_Exercise objective_
Could you copy every entry exactly, dropping the pictures?

_Records for the task_
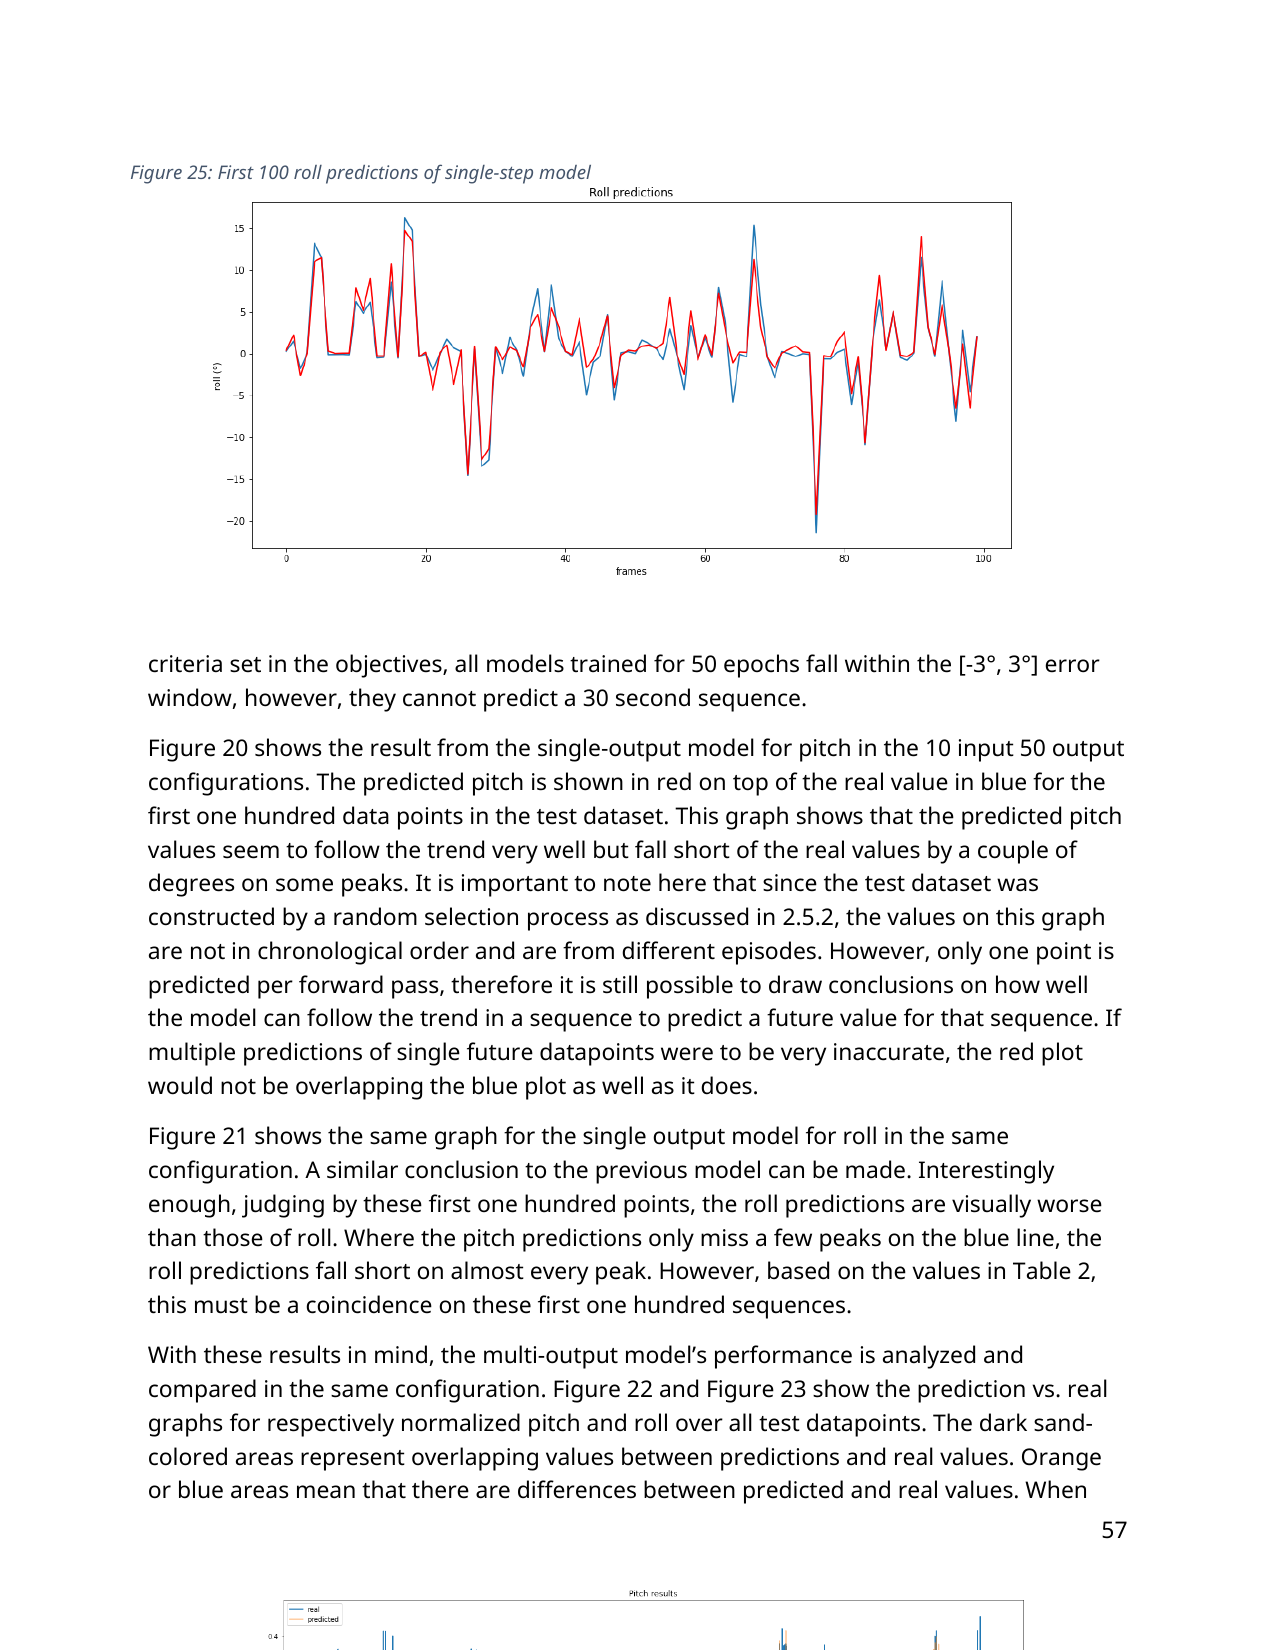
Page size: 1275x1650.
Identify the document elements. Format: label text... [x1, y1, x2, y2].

picture [129, 147, 1109, 601]
text A recurring trend was noticed among all these results. Roll prediction errors are overall lower than pitch errors. This could be explained by roll having a somewhat more predictable behavior than pitch. For example, pitch could be having a lot more micro changes that are hard to learn and predict accurately. Additionally, when looking at the zero predictions, the roll prediction error is higher than the pitch prediction’s one is, meaning that roll in general has more points that are farther away from zero than pitch. So even with roll’s higher peak values, it is still easier to predict than roll. Coming back to the criteria set in the objectives, all models trained for 50 epochs fall within the [-3°, 3°] error window, however, they cannot predict a 30 second sequence. [148, 148, 1127, 713]
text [148, 1339, 1127, 1506]
text Figure 21 shows the same graph for the single output model for roll in the same configuration. A similar conclusion to the previous model can be made. Interestingly enough, judging by these first one hundred points, the roll predictions are visually worse than those of roll. Where the pitch predictions only miss a few peaks on the blue line, the roll predictions fall short on almost every peak. However, based on the values in Table 2, this must be a coincidence on these first one hundred sequences. [148, 1120, 1127, 1320]
picture [248, 1585, 1027, 1650]
text Figure 20 shows the result from the single-output model for pitch in the 10 input 50 output configurations. The predicted pitch is shown in red on top of the real value in blue for the first one hundred data points in the test dataset. This graph shows that the predicted pitch values seem to follow the trend very well but fall short of the real values by a couple of degrees on some peaks. It is important to note here that since the test dataset was constructed by a random selection process as discussed in 2.5.2, the values on this graph are not in chronological order and are from different episodes. However, only one point is predicted per forward pass, therefore it is still possible to draw conclusions on how well the model can follow the trend in a sequence to predict a future value for that sequence. If multiple predictions of single future datapoints were to be very inaccurate, the red plot would not be overlapping the blue plot as well as it does. [148, 732, 1127, 1101]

_Response to the task_
Page size: 1275x1650.
Identify the document elements. Format: label text... [x1, y1, x2, y2].

picture [129, 147, 1109, 601]
text A recurring trend was noticed among all these results. Roll prediction errors are overall lower than pitch errors. This could be explained by roll having a somewhat more predictable behavior than pitch. For example, pitch could be having a lot more micro changes that are hard to learn and predict accurately. Additionally, when looking at the zero predictions, the roll prediction error is higher than the pitch prediction’s one is, meaning that roll in general has more points that are farther away from zero than pitch. So even with roll’s higher peak values, it is still easier to predict than roll. Coming back to the criteria set in the objectives, all models trained for 50 epochs fall within the [-3°, 3°] error window, however, they cannot predict a 30 second sequence. [148, 148, 1127, 713]
text [148, 1339, 1127, 1506]
text Figure 21 shows the same graph for the single output model for roll in the same configuration. A similar conclusion to the previous model can be made. Interestingly enough, judging by these first one hundred points, the roll predictions are visually worse than those of roll. Where the pitch predictions only miss a few peaks on the blue line, the roll predictions fall short on almost every peak. However, based on the values in Table 2, this must be a coincidence on these first one hundred sequences. [148, 1120, 1127, 1320]
picture [248, 1585, 1027, 1650]
text Figure 20 shows the result from the single-output model for pitch in the 10 input 50 output configurations. The predicted pitch is shown in red on top of the real value in blue for the first one hundred data points in the test dataset. This graph shows that the predicted pitch values seem to follow the trend very well but fall short of the real values by a couple of degrees on some peaks. It is important to note here that since the test dataset was constructed by a random selection process as discussed in 2.5.2, the values on this graph are not in chronological order and are from different episodes. However, only one point is predicted per forward pass, therefore it is still possible to draw conclusions on how well the model can follow the trend in a sequence to predict a future value for that sequence. If multiple predictions of single future datapoints were to be very inaccurate, the red plot would not be overlapping the blue plot as well as it does. [148, 732, 1127, 1101]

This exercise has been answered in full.